An addendum: My friend Rick notes that one of the Yankee games we attended and I do not remember was on Phil Rizzuto Day, a special occasion to honor the team's beloved shortstop and play-by-play announcer, whose signature style and expression -- "Holy Cow!" -- are immortalized in the middle section of Meatloaf's "Paradise by the Dashboard Light." During the ceremony, Rizzuto was presented with an actual cow wearing a papier-mâché halo, which promptly stepped on his foot and knocked him down. In addition, this is the game when beloved Mets pitcher, Tom Seaver, then throwing for the Chicago White Sox, won his 300th game. You would think I remember at least some of these extraordinary events. I remember none of it.
What kind of musician, what kind of guitar player, what kind of singer and songwriter might I have become if I hadn’t lost those ten years? What opportunities did I squander? What might I have accomplished? And where might I be now as a result? On the one hand, it’s too sad, too embarrassing to even think about. On the other hand, such speculations are pointless, anyway. The truth is that I drank and drugged the way I did because I had to, because it was the best I could come up with, because the very height of my coping skills at that time was to get oblivious drunk and stoned just about every night for ten years.
If I could have cut short my using, I certainly would have.
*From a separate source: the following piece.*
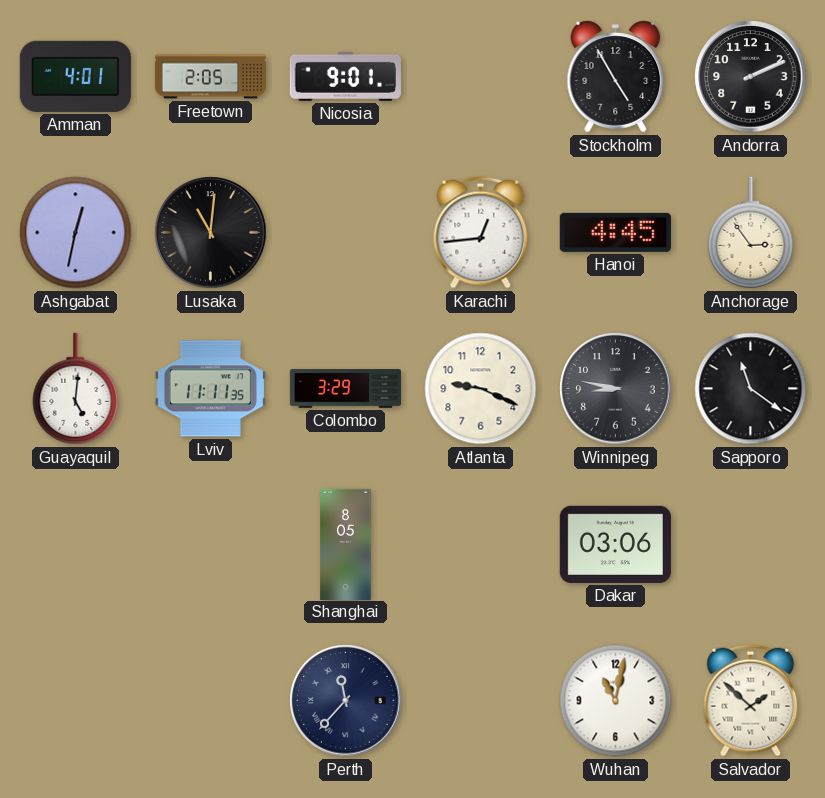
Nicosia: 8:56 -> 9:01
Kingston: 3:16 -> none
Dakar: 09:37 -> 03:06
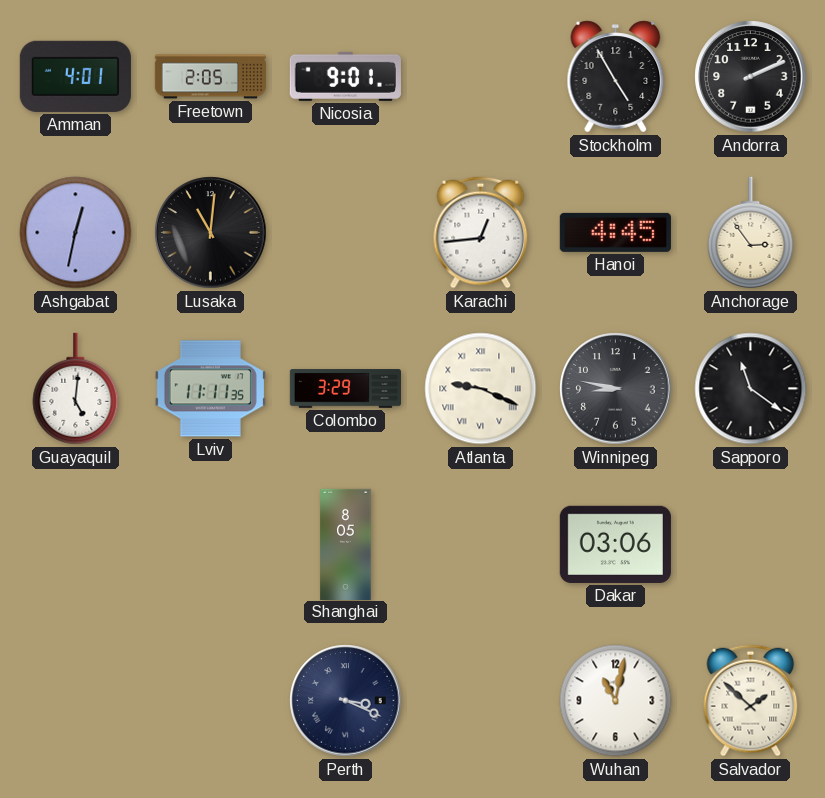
Atlanta numerals: Arabic -> Roman
Perth: 11:37 -> 3:19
I knew something was seriously wrong with my drinking from the very first time I got drunk, drinking warm Schaefer beer in the woods with some friends and and ending up flat on my back in the middle of the busiest road in my hometown. Still, getting miserable enough to change took every last drink, every last drug, every last mortifying experience, horrific hangover, and remorse-filled morning. I could not have cut short that process by a single second. And I was lucky. I was a “high-bottom” drunk: never went to jail, never got a DUI, never totaled a car, never lost a job, hadn’t failed out of school, was still on good terms with my family. But all of that was coming for me soon enough: I am still a skinny dude, but when I finally stopped using, I weighed 50 pounds less than I do now – a walking skeleton, death warmed over.
In my recovery, I was told that one day I would not regret the past nor wish to shut the door on it, and while I thought this was utter bullshit at first — I mean, I had done all sorts of things I really, really regretted and never wanted to think about again — I believe it has come to pass. What I know now is that whatever strength, whatever resiliency, whatever wisdom, whatever contentment, whatever creativity I can now claim in my life and share with others flows directly out of those 10 “lost” years and what I have made of them, make of them on a daily basis.
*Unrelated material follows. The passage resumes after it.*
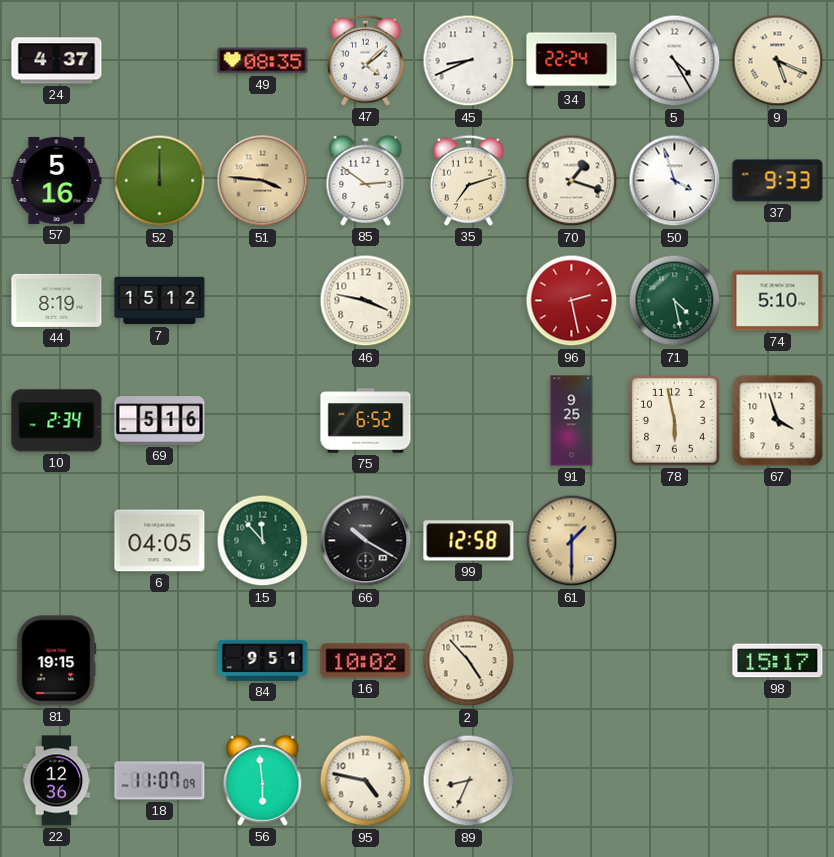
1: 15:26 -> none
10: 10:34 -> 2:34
I realize that this sounds like I am suggesting that artists need to suffer, that pain is necessary for the creation of art. To be clear, I do not believe this is true. Even Wikipedia notes that the “tortured artist is a stock figure and real-life stereotype.” Suffering and loss are parts of the human experience, no doubt, but they are not necessarily the most interesting or productive ones. They may, in fact, be the easiest ones to turn into art, so where is the challenge there? With all the colors available to us, why do we keep using the same two or three on the palette, the ones within our easiest reach? Still, we can look at any number of famous writers, musicians, artists, actors and the like who clearly believe this is true, that they must suffer for their art. They certainly go out of their ways to invite or generate chaos and misery and loss in their lives, and sometimes we even admire and celebrate them for doing so. Far more frequently, though, we mourn their lives cut tragically short and the loss of the art they might have created.